▸ SET EXERCISE: Rewrite the rows below as a numbered list, leaving out every blank line.

▸ Excerpts from a detection dataset:
▬▬▬▬▬▬

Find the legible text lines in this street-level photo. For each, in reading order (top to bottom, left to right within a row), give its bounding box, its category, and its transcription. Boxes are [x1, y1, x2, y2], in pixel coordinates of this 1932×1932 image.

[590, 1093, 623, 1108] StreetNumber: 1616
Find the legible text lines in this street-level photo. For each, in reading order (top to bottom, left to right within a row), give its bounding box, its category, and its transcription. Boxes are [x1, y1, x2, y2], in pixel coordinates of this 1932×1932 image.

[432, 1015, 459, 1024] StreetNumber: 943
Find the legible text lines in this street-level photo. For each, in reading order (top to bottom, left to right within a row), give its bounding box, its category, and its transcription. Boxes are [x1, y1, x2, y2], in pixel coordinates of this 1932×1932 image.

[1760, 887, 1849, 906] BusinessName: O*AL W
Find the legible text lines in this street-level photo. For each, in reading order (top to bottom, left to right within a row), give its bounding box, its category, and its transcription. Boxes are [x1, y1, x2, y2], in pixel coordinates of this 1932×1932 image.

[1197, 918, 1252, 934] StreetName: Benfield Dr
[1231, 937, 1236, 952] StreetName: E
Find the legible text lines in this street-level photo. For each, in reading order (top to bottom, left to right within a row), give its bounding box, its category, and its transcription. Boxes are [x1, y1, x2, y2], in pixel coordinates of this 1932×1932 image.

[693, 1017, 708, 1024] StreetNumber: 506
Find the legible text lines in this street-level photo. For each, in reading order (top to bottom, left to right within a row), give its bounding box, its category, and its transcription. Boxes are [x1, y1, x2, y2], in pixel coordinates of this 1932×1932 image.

▬▬▬▬▬▬

▸ ANSWER TO THIS TASK:
1. Find the legible text lines in this street-level photo. For each, in reading order (top to bottom, left to right within a row), give its bounding box, its category, and its transcription. Boxes are [x1, y1, x2, y2], in pixel coordinates of this 1932×1932 image.
2. [590, 1093, 623, 1108] StreetNumber: 1616
3. Find the legible text lines in this street-level photo. For each, in reading order (top to bottom, left to right within a row), give its bounding box, its category, and its transcription. Boxes are [x1, y1, x2, y2], in pixel coordinates of this 1932×1932 image.
4. [432, 1015, 459, 1024] StreetNumber: 943
5. Find the legible text lines in this street-level photo. For each, in reading order (top to bottom, left to right within a row), give its bounding box, its category, and its transcription. Boxes are [x1, y1, x2, y2], in pixel coordinates of this 1932×1932 image.
6. [1760, 887, 1849, 906] BusinessName: O*AL W
7. Find the legible text lines in this street-level photo. For each, in reading order (top to bottom, left to right within a row), give its bounding box, its category, and its transcription. Boxes are [x1, y1, x2, y2], in pixel coordinates of this 1932×1932 image.
8. [1197, 918, 1252, 934] StreetName: Benfield Dr
9. [1231, 937, 1236, 952] StreetName: E
10. Find the legible text lines in this street-level photo. For each, in reading order (top to bottom, left to right within a row), give its bounding box, its category, and its transcription. Boxes are [x1, y1, x2, y2], in pixel coordinates of this 1932×1932 image.
11. [693, 1017, 708, 1024] StreetNumber: 506
12. Find the legible text lines in this street-level photo. For each, in reading order (top to bottom, left to right within a row), give its bounding box, its category, and its transcription. Boxes are [x1, y1, x2, y2], in pixel coordinates of this 1932×1932 image.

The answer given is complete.